Few people are better placed to understand the changes taking place in health insurance than HBF managing director Rob Bransby.
Before taking the reins at Western Australia’s dominant health insurance fund, Mr Bransby spent 25 years with National Australia Bank.
During that time, albeit at a pace that stretched over decades, three major changes altered the banking sector beyond recognition. Two of those three are now occurring simultaneously in the health insurance sector, and Mr Bransby is working hard to prevent the third.
In the 1980s, the banking market was shared between listed banks, state-owned entities and mutuals such as building societies – a group of not-for-profit businesses that are now largely extinct.
The privatisation of big players such as Commonwealth Bank and Bankwest in the 1990s skewed the market firmly towards big listed banks. Mutuals were already disappearing as their members voted to cash in and sell out to expansionary banks.
As that upheaval was nearing its end phase, mortgage brokers arrived on the scene in a big way, stealing a large part of the banks’ retail customer base and the handsome margins that came with it.
In the health insurance market today, Medibank Private has just been privatised, changing the market overnight from something nearing a three-way split between listed or corporate players, state-owned entities and NFPs.
Now, about two thirds of the market is in corporate hands.
Coinciding with that massive shift is the arrival of aggregators such as iSelect. They are the online equivalent of mortgage brokers such as Aussie Home loans, RAMs and WA Home Loans, which changed the face of retail banking in the mid to late 1990s.
Mr Bransby wants to prevent the squeeze created by these new market forces from pushing the health insurance market to fully emulate the banking sector by eliminating NFPs as a viable alternative in the market.
That is why HBF has backed a new national alliance called Members Own Health Funds, which brings together 15 mutual funds representing about 20 per cent of the market.
Mr Bransby is deputy chairman of the group’s board and represents about a third of Members Own’s total market share, suggesting it is a significant player.
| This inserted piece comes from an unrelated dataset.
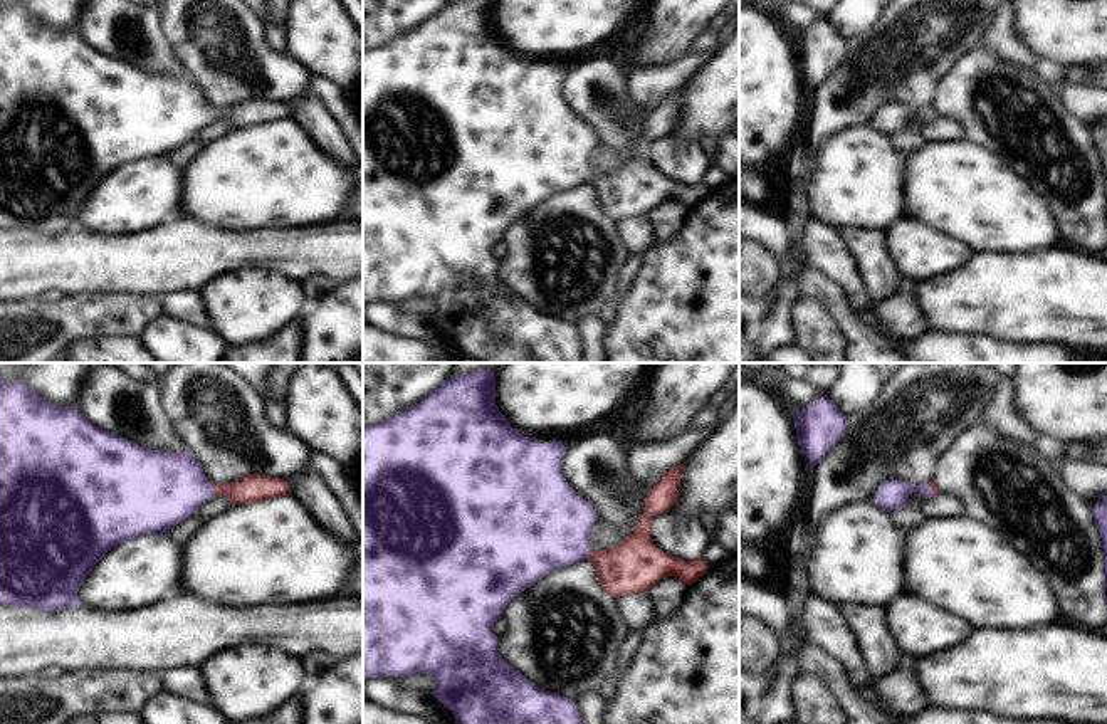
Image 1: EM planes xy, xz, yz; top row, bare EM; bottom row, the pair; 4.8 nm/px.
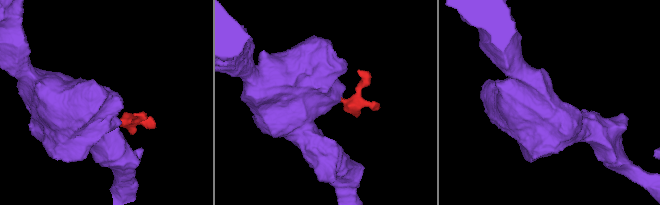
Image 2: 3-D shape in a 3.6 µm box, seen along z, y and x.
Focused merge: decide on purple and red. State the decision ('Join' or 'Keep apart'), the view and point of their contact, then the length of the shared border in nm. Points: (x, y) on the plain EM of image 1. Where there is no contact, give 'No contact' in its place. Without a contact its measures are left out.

Of course, HBF has more to lose than most. In WA it is the giant, representing about 58 per cent of the market. Taken in a national context, that share is small; but the state’s isolation and HBF’s market dominance have given it some competitive advantages that have helped it survive and prosper.
It now wants to join forces with similar players to share knowledge, pool resources and ensure it is not isolated any further.
HBF has chosen a full-service route, which does not include distribution via aggregators. Looking back at the banking model it would be hard to suggest any business that ignored mortgage brokers in the 1990s made a wise choice.
However, having lived through it, Mr Bransby is hardly ignorant of history.
HBF has a sister fund it administers called GMF Health, the former Goldfields Medical Fund. GMF has a completely different strategy, operating a low-cost model that also uses aggregators to attract new business.
While having a bet each way might provide some options, the reality is that a two-pronged strategy between full service and low cost has not helped others, such as airlines.
Instead, the NFP sector, whether HBF or GMF, has to highlight the advantages of not having shareholders, much as the industry funds have successfully done in superannuation, albeit aided by advantageous government policies.
Industry super funds have promoted themselves as offering superior investment returns because they don’t have pay a margin to shareholders in the form of dividends.
While I have my doubts about the long-term performance of many illiquid assets held by industry funds, there’s no doubt that their message has reverberated positively for them.
Politically they have been bolstered with mandated advantages such as preferred default fund status, which gives them the ability to add scale without having to spend on marketing.
Whether or not health funds can find such lucrative political favour is yet to be seen, although health insurance is highly regulated and a very fickle environment when it comes to government policy.
And any new federal Labor government may look less favourably at the listed sector dominated by a company privatised by Prime Minister Tony Abbott.
More likely, though, is the NFP message is just the start of a more administrative alliance that will bring together a sizeable proportion of the marketplace to share the ever-increasing cost of regulation and risk.
As the big player in the alliance, HBF may be able to offer an administrative hub to the group that enables it to fend off the encroaching forces of corporate rivals.
The author has a beneficial interest in Medibank Private.